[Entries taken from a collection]
▬▬▬▬▬▬

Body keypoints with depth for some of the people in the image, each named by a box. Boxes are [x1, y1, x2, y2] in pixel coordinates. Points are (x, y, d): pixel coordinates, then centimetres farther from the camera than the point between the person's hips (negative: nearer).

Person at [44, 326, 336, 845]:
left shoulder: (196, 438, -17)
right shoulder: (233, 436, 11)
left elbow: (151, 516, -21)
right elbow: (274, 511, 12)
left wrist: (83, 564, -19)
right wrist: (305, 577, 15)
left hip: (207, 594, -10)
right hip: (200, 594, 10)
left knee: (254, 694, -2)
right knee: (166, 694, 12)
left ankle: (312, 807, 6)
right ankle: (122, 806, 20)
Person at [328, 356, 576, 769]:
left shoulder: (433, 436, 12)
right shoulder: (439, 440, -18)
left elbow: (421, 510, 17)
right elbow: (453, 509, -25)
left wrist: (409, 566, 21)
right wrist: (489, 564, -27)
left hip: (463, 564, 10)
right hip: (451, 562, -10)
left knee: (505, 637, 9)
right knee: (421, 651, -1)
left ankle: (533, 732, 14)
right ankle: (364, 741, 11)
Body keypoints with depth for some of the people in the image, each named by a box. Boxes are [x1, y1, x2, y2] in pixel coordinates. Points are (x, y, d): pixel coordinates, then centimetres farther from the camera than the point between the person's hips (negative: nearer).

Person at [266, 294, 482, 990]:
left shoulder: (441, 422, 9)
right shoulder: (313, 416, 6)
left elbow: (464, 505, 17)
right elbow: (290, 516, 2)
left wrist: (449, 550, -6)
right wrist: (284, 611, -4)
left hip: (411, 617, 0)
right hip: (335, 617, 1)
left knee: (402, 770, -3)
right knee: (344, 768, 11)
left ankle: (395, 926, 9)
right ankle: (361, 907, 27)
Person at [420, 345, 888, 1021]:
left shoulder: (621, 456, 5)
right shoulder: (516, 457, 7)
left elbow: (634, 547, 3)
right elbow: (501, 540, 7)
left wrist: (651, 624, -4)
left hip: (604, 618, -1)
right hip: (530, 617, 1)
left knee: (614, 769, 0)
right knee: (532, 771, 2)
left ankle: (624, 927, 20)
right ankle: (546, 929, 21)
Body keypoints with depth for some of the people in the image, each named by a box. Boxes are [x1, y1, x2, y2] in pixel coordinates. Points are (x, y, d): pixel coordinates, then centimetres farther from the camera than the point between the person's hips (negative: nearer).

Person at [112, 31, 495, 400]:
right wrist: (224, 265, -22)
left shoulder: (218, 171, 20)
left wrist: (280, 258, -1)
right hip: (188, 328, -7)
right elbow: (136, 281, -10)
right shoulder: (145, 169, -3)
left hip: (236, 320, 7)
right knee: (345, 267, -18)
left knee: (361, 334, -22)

▬▬▬▬▬▬

**Goal of the exercise**
Return, line for line and unchanged, the data from its first line through the line containing "right ankle: (364, 741, 11)".

**Solution to this problem**
Body keypoints with depth for some of the people in the image, each named by a box. Boxes are [x1, y1, x2, y2] in pixel coordinates. Points are (x, y, d): pixel coordinates, then centimetres farther from the camera than the point between the person's hips (negative: nearer).

Person at [44, 326, 336, 845]:
left shoulder: (196, 438, -17)
right shoulder: (233, 436, 11)
left elbow: (151, 516, -21)
right elbow: (274, 511, 12)
left wrist: (83, 564, -19)
right wrist: (305, 577, 15)
left hip: (207, 594, -10)
right hip: (200, 594, 10)
left knee: (254, 694, -2)
right knee: (166, 694, 12)
left ankle: (312, 807, 6)
right ankle: (122, 806, 20)
Person at [328, 356, 576, 769]:
left shoulder: (433, 436, 12)
right shoulder: (439, 440, -18)
left elbow: (421, 510, 17)
right elbow: (453, 509, -25)
left wrist: (409, 566, 21)
right wrist: (489, 564, -27)
left hip: (463, 564, 10)
right hip: (451, 562, -10)
left knee: (505, 637, 9)
right knee: (421, 651, -1)
left ankle: (533, 732, 14)
right ankle: (364, 741, 11)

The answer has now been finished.